When fibrous dysplasia occurs alongside hormone abnormalities and distinctive skin patches, it’s called McCune-Albright syndrome. The hormonal disruptions can cause early puberty in children, an overactive thyroid, excess growth hormone, and low blood phosphate levels that further weaken bones. The skin changes appear as patches of brown-colored skin with irregular, jagged edges. Depending on which bones are affected, people with McCune-Albright syndrome may also experience facial asymmetry, nasal congestion, vision loss, or hearing loss.
Primary Bone Cancer
Cancer that originates in bone (as opposed to cancer that spreads to bone from elsewhere) is relatively rare. The main types each tend to appear at different ages.

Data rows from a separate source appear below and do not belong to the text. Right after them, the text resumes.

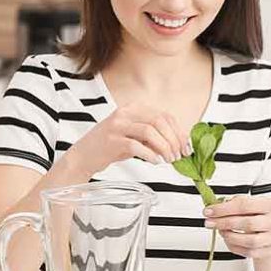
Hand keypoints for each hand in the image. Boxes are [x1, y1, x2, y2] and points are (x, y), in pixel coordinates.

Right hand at [68, 103, 190, 175]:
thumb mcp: (135, 137)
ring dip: (164, 147)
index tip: (186, 147)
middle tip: (179, 156)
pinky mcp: (111, 140)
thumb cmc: (111, 146)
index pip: (164, 116)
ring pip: (150, 131)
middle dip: (174, 140)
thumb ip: (154, 137)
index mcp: (134, 108)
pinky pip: (136, 146)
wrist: (83, 156)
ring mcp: (117, 125)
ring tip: (168, 160)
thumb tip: (179, 145)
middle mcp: (125, 113)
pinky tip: (155, 162)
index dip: (179, 132)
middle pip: (159, 121)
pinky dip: (149, 155)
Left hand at [203, 196, 270, 259]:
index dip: (224, 208)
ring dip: (229, 236)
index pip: (244, 205)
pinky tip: (228, 240)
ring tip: (220, 231)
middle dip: (223, 222)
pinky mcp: (268, 251)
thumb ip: (236, 204)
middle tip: (209, 222)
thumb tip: (215, 206)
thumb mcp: (253, 205)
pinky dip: (234, 247)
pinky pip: (249, 252)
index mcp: (269, 205)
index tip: (209, 211)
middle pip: (246, 223)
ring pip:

- Osteosarcoma forms in immature bone tissue, most often near the shoulder or knee. Risk is highest in children and adolescents ages 10 to 19, though it can occur in older adults. It tends to grow quickly and can spread to the lungs.
- Ewing sarcoma typically develops in the pelvis, legs, or ribs and also grows rapidly. It’s most common in children and adolescents under 19.
- Chondrosarcoma begins in cartilage, usually in the pelvis, upper leg, or shoulder. Unlike the first two, it occurs mainly in adults over 40, and risk increases with age. It generally grows more slowly.
- Chordoma is very rare and forms in the bones of the spine, most often at the base of the spine or base of the skull. It’s more common in older adults and affects men roughly twice as often as women.
Protecting Bone Health
Many bone diseases share overlapping risk factors: insufficient calcium and vitamin D, lack of weight-bearing exercise, smoking, and excessive alcohol use. The recommended daily calcium intake varies by age and sex. Children ages 9 to 18 need 1,300 mg per day during their peak bone-building years. Adults ages 19 to 50 need 1,000 mg. Women over 51 and everyone over 70 need 1,200 mg. Dairy products, leafy greens, fortified foods, and canned fish with bones are reliable dietary sources.
Vitamin D is equally important because it controls how well your body absorbs calcium. Sun exposure, fatty fish, fortified milk, and supplements are the primary sources. Weight-bearing exercise like walking, jogging, and strength training stimulates bone formation at any age and slows the rate of bone loss in older adults. For people already diagnosed with low bone density, medications that slow bone breakdown or stimulate new bone growth can significantly reduce fracture risk.